Wireless power transfer systems using resonant coupling

The last decade has seen a significant increase in portable electronic devices. Everyday life of every person depends increasingly on such devices, whether we talk about devices used in communications such as mobile phones, tablets or laptops, be it medical devices such as hearing aids, pacemakers, etc. All of this requires a portable power supply with the possibility of recharging as quickly as possible or, if not, as convenient as possible. Wireless power transfer comes as an alternative to charging these devices without involving the end user.  In other words, charging devices is not a problem unless it requires the user’s attention.

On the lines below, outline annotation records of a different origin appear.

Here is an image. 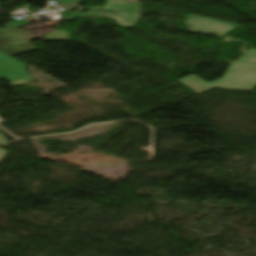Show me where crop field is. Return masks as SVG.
<instances>
[{
  "label": "crop field",
  "mask_w": 256,
  "mask_h": 256,
  "mask_svg": "<svg viewBox=\"0 0 256 256\" xmlns=\"http://www.w3.org/2000/svg\"><path fill=\"white\" fill-rule=\"evenodd\" d=\"M178 81L198 94L215 87L253 91L256 86V49H252L231 65L222 79L206 83L192 75Z\"/></svg>",
  "instance_id": "1"
},
{
  "label": "crop field",
  "mask_w": 256,
  "mask_h": 256,
  "mask_svg": "<svg viewBox=\"0 0 256 256\" xmlns=\"http://www.w3.org/2000/svg\"><path fill=\"white\" fill-rule=\"evenodd\" d=\"M25 66L0 52V78H4L11 84L34 81L33 77L25 72Z\"/></svg>",
  "instance_id": "2"
},
{
  "label": "crop field",
  "mask_w": 256,
  "mask_h": 256,
  "mask_svg": "<svg viewBox=\"0 0 256 256\" xmlns=\"http://www.w3.org/2000/svg\"><path fill=\"white\" fill-rule=\"evenodd\" d=\"M60 23H62V20H55L54 22H52V26H54V27H58V25L60 24Z\"/></svg>",
  "instance_id": "3"
},
{
  "label": "crop field",
  "mask_w": 256,
  "mask_h": 256,
  "mask_svg": "<svg viewBox=\"0 0 256 256\" xmlns=\"http://www.w3.org/2000/svg\"><path fill=\"white\" fill-rule=\"evenodd\" d=\"M7 152L0 149V160L4 157Z\"/></svg>",
  "instance_id": "4"
},
{
  "label": "crop field",
  "mask_w": 256,
  "mask_h": 256,
  "mask_svg": "<svg viewBox=\"0 0 256 256\" xmlns=\"http://www.w3.org/2000/svg\"><path fill=\"white\" fill-rule=\"evenodd\" d=\"M64 3H68V4H70L71 6H74V5H79V4H76V3H74V2H71V1H68V2H64Z\"/></svg>",
  "instance_id": "5"
},
{
  "label": "crop field",
  "mask_w": 256,
  "mask_h": 256,
  "mask_svg": "<svg viewBox=\"0 0 256 256\" xmlns=\"http://www.w3.org/2000/svg\"><path fill=\"white\" fill-rule=\"evenodd\" d=\"M127 1H134V2H139V0H127Z\"/></svg>",
  "instance_id": "6"
}]
</instances>
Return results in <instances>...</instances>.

This thesis aims at studying electrical energy transfer systems without using wires but by resonating coupling between two or more inductive elements. The study is focused on the finite element method, building a more accurate model of the transfer system for use in later design of such systems. Also, the use of finite element simulations allows a careful analysis of the electromagnetic field generated around the inductive elements to optimize power transfer and reduce induced disturbances in the rest of the circuit.

Personal contributions:

• Modeling and finite element simulation of a wireless power transfer system consisting of three transmitting coils in perpendicular planes and a receiving coil in the immediate vicinity of the system.
• Coil modeling by filament current method and multiturn coil method and use of finite element method simulation for determining mutual inductance and coupling factor between two coils.
• Finite element method simulation of a wireless power transfer system by resonating coupling, composed of four coils.
• Modeling and finite element simulation of the BQTesla resonant power transfer system.
• Modeling and construction of a helical coil for plasma production in the open air.